Banyak masyarakat mempertanyakan persoalan standar atau garis kemiskinan yang digunakan BPS. Diketahui, penduduk dianggap miskin jika memiliki pengeluaran per kapita per bulan lebih kecil dari Rp 401.220.
Menurut mereka, ukuran ini tidak realistis karena itu artinya orang dianggap tidak miskin jika memiliki pengeluran per hari minimal Rp 13.333. Padahal, harga gorengan saja bisa mencapai Rp 2 ribu per biji.
Lalu bagaimana mendudukkan persoalan ini secara obyektif dan ilmiah? Mari kita telaah dengan menggunakan angka kemiskinan periode sebelumnya dengan garis kemiskinan yang lebih rendah.
Pada Maret 2017, garis kemiskinan nasional sebesar Rp 374.478 (angka rata-rata dari garis kemiskinan setiap provinsi yang tidak seragam). Penduduk (tanpa melihat umur dan jenis kelamin) dengan pengeluaran per bulan atau lebih kecil dari nominal ini terkategori miskin.
Dengan menerapkan aturan ini, diperoleh perkiraan jumlah penduduk miskin secara nasional sebanyak 28 juta orang. Padahal, ambang batas untuk terkategori miskin hanya sebesar Rp 12.483 per hari (Rp374.478/30 hari).
Realistiskah?
Jangan hanya lihat besaran garis kemiskinannya, tapi lihatlah juga hasil perkiraan jumlah absolut penduduk miskinnya yang sebanyak 28 juta orang itu. Lalu renungkanlah apakah angka yang lebih besar dari jumlah penduduk Australia itu realistis.

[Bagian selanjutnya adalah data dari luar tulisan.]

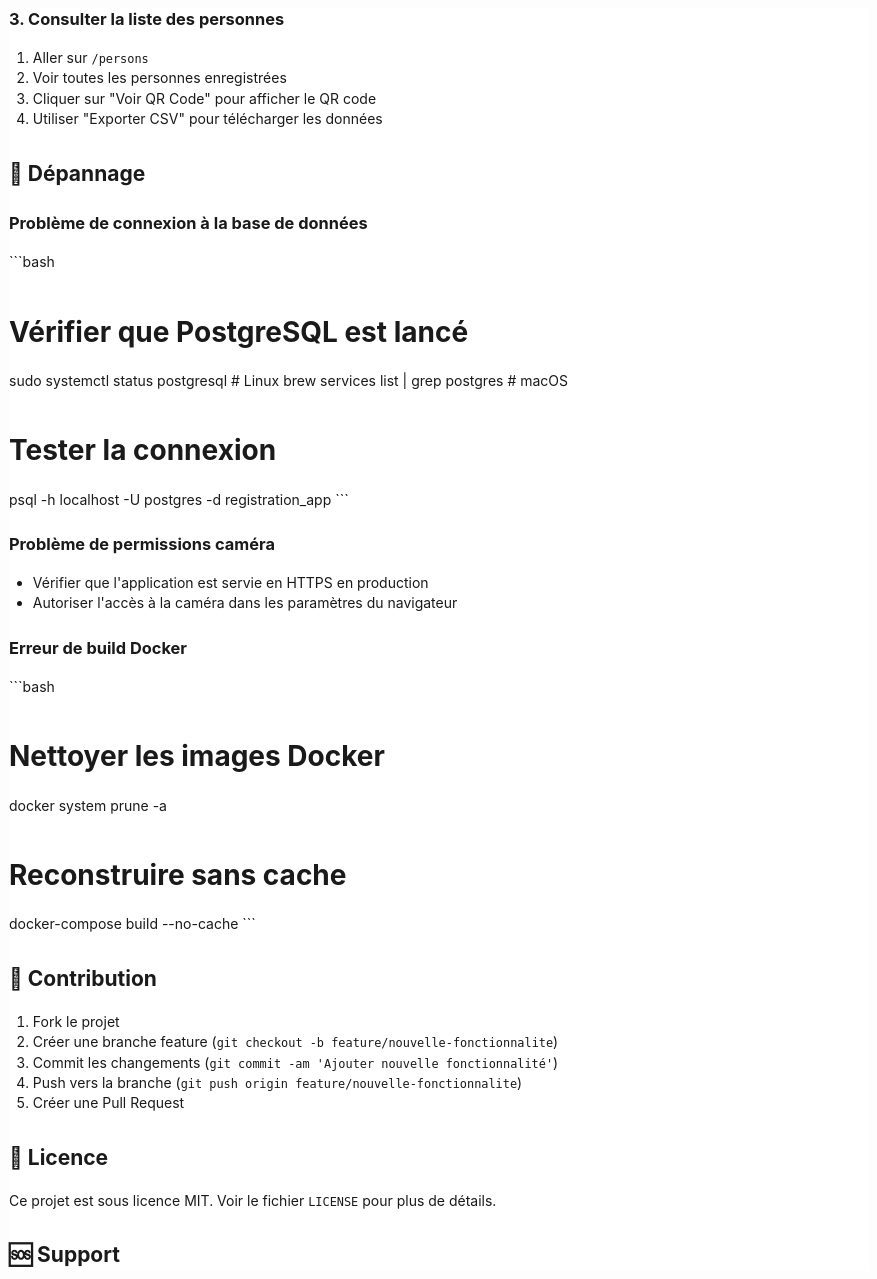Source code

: ### 3. Consulter la liste des personnes
1. Aller sur `/persons`
2. Voir toutes les personnes enregistrées
3. Cliquer sur "Voir QR Code" pour afficher le QR code
4. Utiliser "Exporter CSV" pour télécharger les données

## 🐛 Dépannage

### Problème de connexion à la base de données
\`\`\`bash
# Vérifier que PostgreSQL est lancé
sudo systemctl status postgresql  # Linux
brew services list | grep postgres  # macOS

# Tester la connexion
psql -h localhost -U postgres -d registration_app
\`\`\`

### Problème de permissions caméra
- Vérifier que l'application est servie en HTTPS en production
- Autoriser l'accès à la caméra dans les paramètres du navigateur

### Erreur de build Docker
\`\`\`bash
# Nettoyer les images Docker
docker system prune -a

# Reconstruire sans cache
docker-compose build --no-cache
\`\`\`

## 🤝 Contribution

1. Fork le projet
2. Créer une branche feature (`git checkout -b feature/nouvelle-fonctionnalite`)
3. Commit les changements (`git commit -am 'Ajouter nouvelle fonctionnalité'`)
4. Push vers la branche (`git push origin feature/nouvelle-fonctionnalite`)
5. Créer une Pull Request

## 📄 Licence

Ce projet est sous licence MIT. Voir le fichier `LICENSE` pour plus de détails.

## 🆘 Support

Coba misalkan garis kemiskinannya kita naikkan 1.6 kali sehingga diperoleh Rp 599.165 per bulan atau Rp 19.972 per hari. Anggaplah ini sebagai ambang batas kemiskinan yang baru, yang rasa-rasanya masuk akal berdasarkan metode harga gorengan.
Ternyata, jumlah penduduk dengan pengeluaran per bulan lebih kecil dari nominal itu mencapai sekitar 93 juta jiwa. Realistiskah jumlah penduduk miskin sebanyak itu?
Angka itu lebih besar dari jumlah penduduk Malaysia dan Australia digabung menjadi satu.